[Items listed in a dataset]
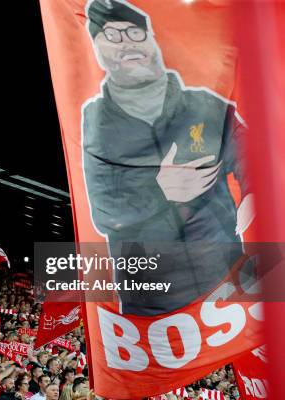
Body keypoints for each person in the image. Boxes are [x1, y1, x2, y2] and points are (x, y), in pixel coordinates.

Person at [81, 0, 253, 315]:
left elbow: (248, 148)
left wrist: (254, 191)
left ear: (151, 42)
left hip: (225, 278)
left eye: (135, 32)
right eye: (113, 35)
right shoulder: (96, 125)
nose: (127, 42)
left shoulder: (201, 105)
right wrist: (161, 192)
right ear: (97, 49)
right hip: (155, 301)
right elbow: (104, 211)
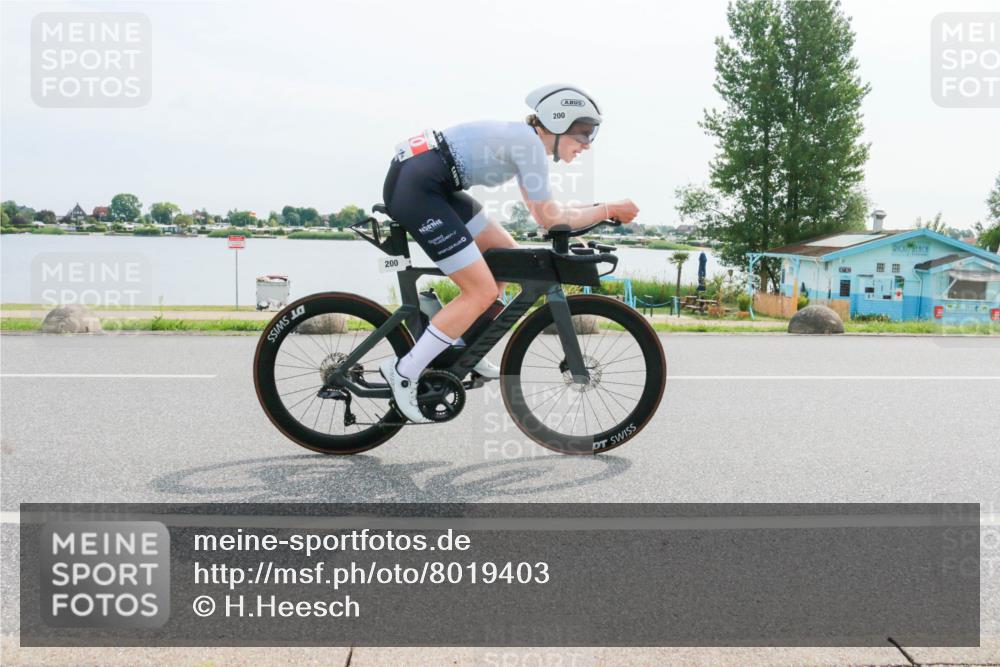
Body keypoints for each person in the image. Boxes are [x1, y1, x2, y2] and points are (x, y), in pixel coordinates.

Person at [379, 83, 639, 423]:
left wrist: (598, 212)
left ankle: (461, 349)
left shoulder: (526, 144)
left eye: (592, 135)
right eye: (584, 133)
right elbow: (550, 218)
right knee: (481, 290)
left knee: (508, 261)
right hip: (419, 186)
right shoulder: (528, 145)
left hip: (431, 180)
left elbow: (550, 213)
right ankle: (404, 371)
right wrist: (606, 209)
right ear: (557, 122)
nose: (587, 145)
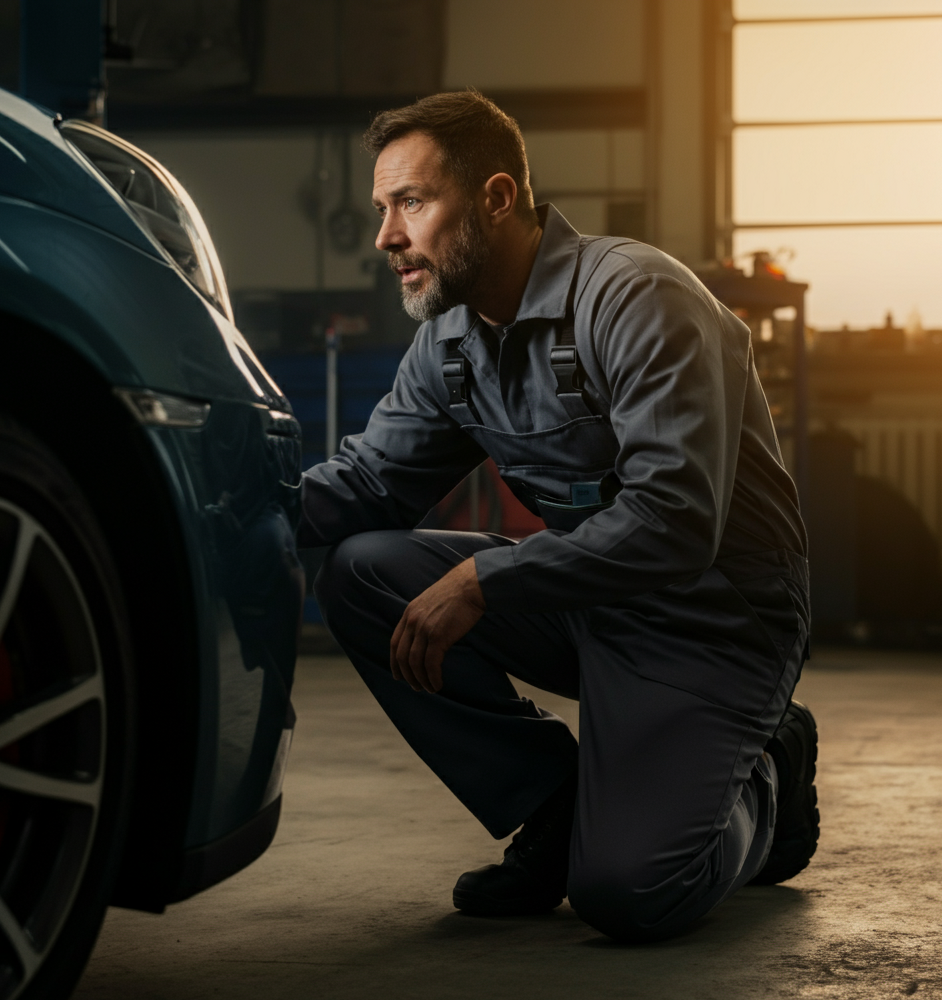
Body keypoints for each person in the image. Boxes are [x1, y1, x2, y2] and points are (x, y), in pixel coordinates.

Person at [299, 90, 818, 943]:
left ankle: (766, 773)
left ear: (497, 198)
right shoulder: (452, 339)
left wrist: (483, 578)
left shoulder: (638, 299)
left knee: (631, 892)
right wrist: (213, 505)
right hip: (589, 600)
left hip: (715, 617)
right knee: (362, 570)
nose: (388, 235)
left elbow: (676, 519)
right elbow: (366, 483)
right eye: (384, 208)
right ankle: (553, 805)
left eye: (414, 203)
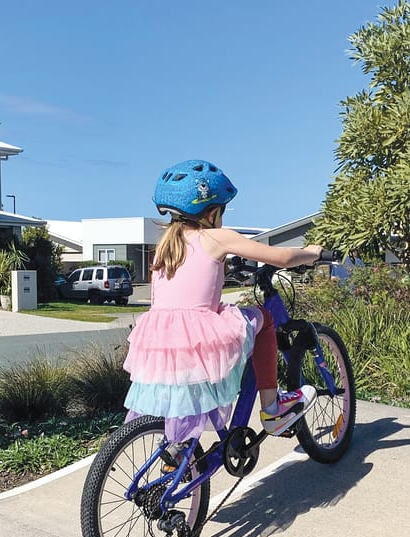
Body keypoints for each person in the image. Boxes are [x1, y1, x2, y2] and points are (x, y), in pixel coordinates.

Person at [123, 159, 324, 444]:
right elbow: (282, 258)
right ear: (212, 212)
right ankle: (272, 409)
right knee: (265, 320)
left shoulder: (165, 247)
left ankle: (178, 451)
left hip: (162, 337)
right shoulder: (217, 238)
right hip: (201, 331)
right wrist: (312, 252)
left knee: (184, 394)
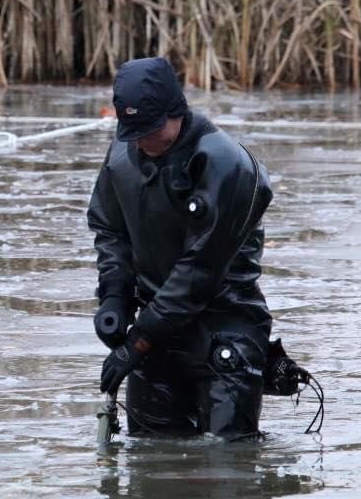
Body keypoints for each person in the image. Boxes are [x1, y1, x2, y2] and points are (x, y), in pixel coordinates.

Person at [86, 56, 274, 439]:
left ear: (177, 111)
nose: (142, 141)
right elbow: (109, 229)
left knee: (229, 468)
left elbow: (199, 270)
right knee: (150, 465)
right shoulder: (122, 158)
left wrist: (136, 342)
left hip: (225, 328)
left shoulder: (226, 165)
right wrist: (115, 297)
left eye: (151, 130)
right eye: (133, 131)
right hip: (156, 338)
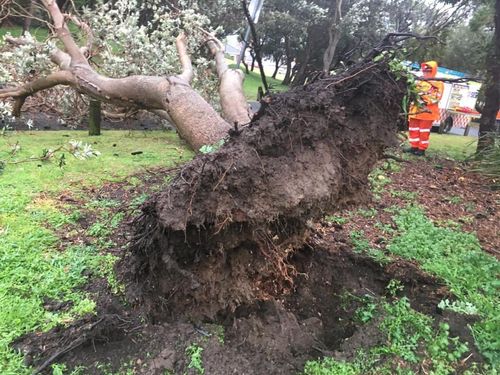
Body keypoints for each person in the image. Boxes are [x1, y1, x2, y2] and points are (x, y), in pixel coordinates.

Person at [405, 61, 444, 156]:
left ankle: (421, 149)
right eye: (424, 71)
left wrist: (422, 99)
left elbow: (436, 97)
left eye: (428, 71)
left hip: (427, 112)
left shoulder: (438, 83)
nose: (425, 73)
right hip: (415, 111)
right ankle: (414, 147)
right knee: (413, 129)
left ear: (433, 71)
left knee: (423, 131)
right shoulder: (419, 81)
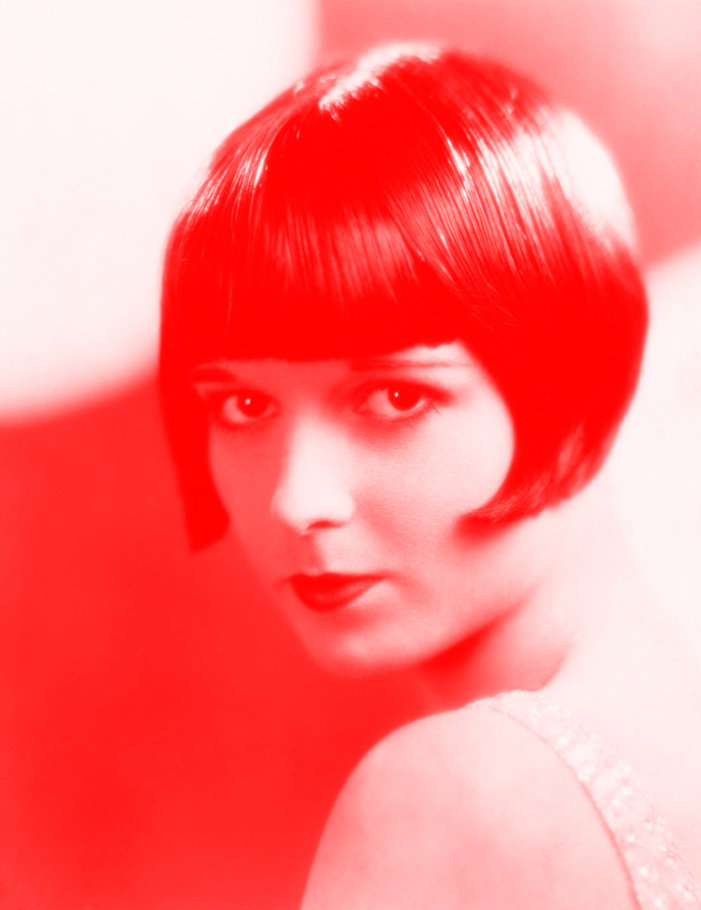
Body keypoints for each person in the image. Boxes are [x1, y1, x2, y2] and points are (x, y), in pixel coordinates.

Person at [159, 43, 701, 909]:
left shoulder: (451, 792)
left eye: (394, 397)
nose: (297, 500)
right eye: (244, 405)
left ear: (574, 382)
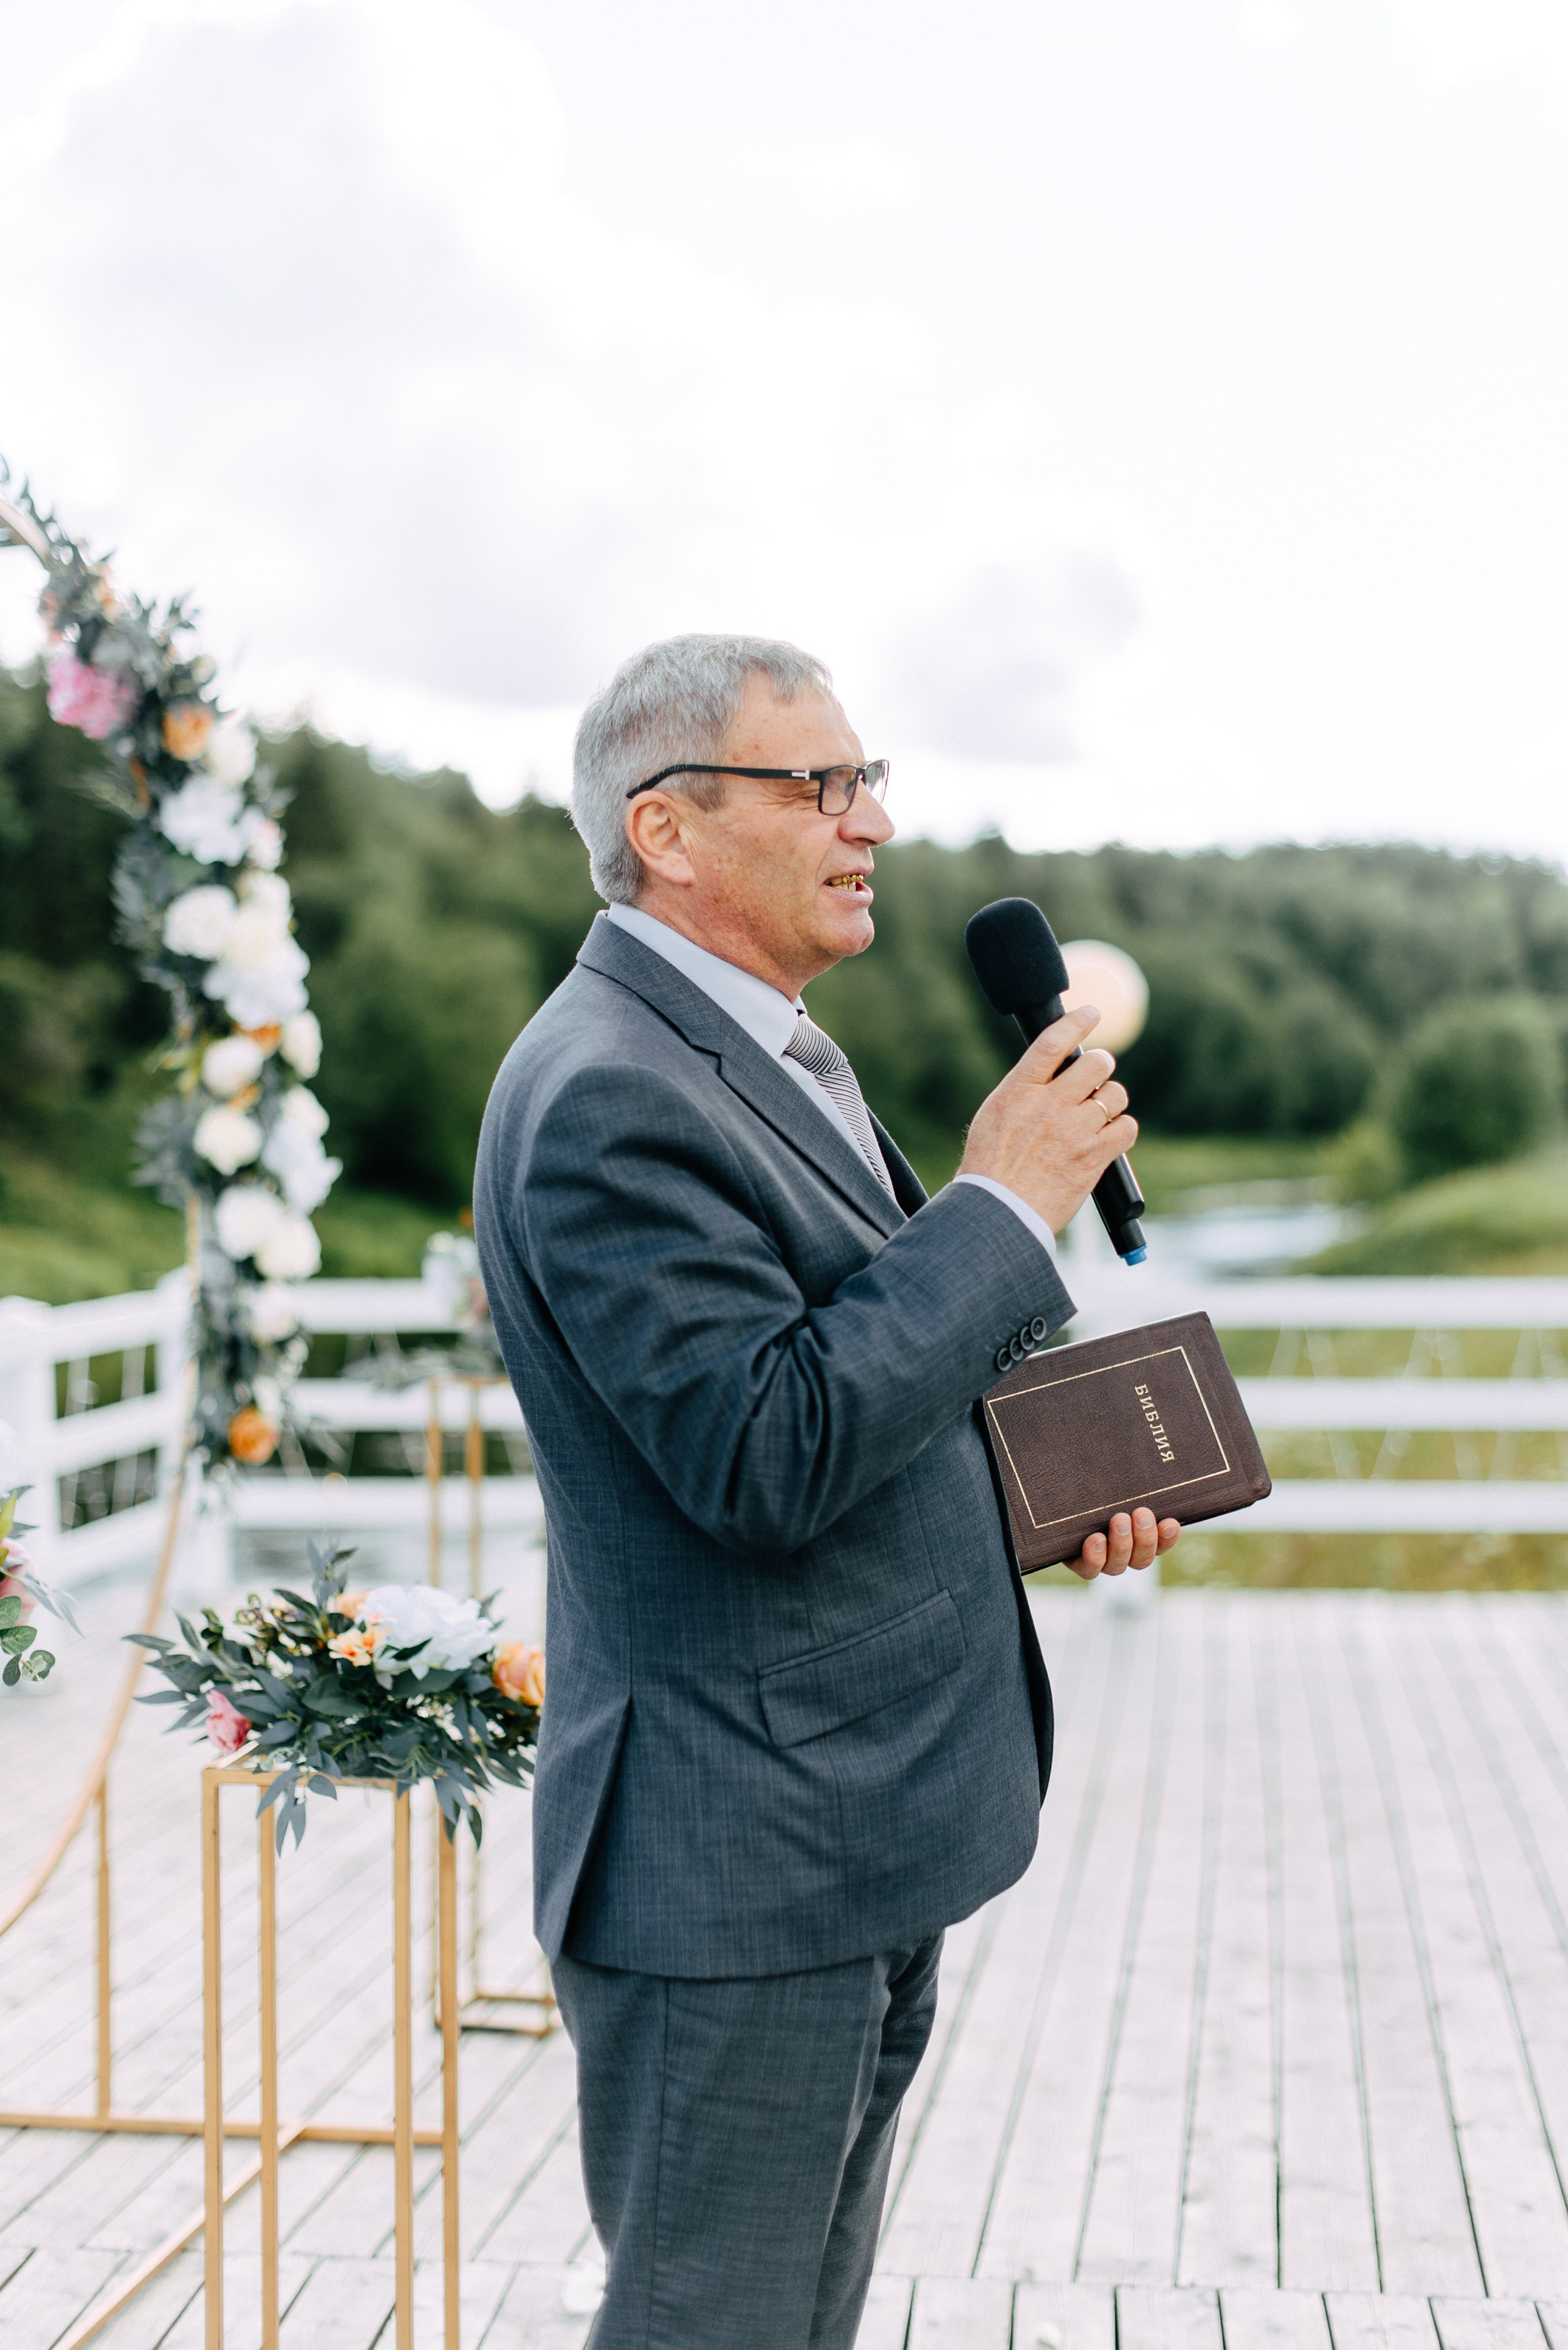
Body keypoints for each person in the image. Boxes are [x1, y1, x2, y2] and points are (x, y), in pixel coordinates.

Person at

◆ **What the task asks**:
Check each line above for "wrist" and give the number of lines that match, nothing more.

◆ **Written answer**:
10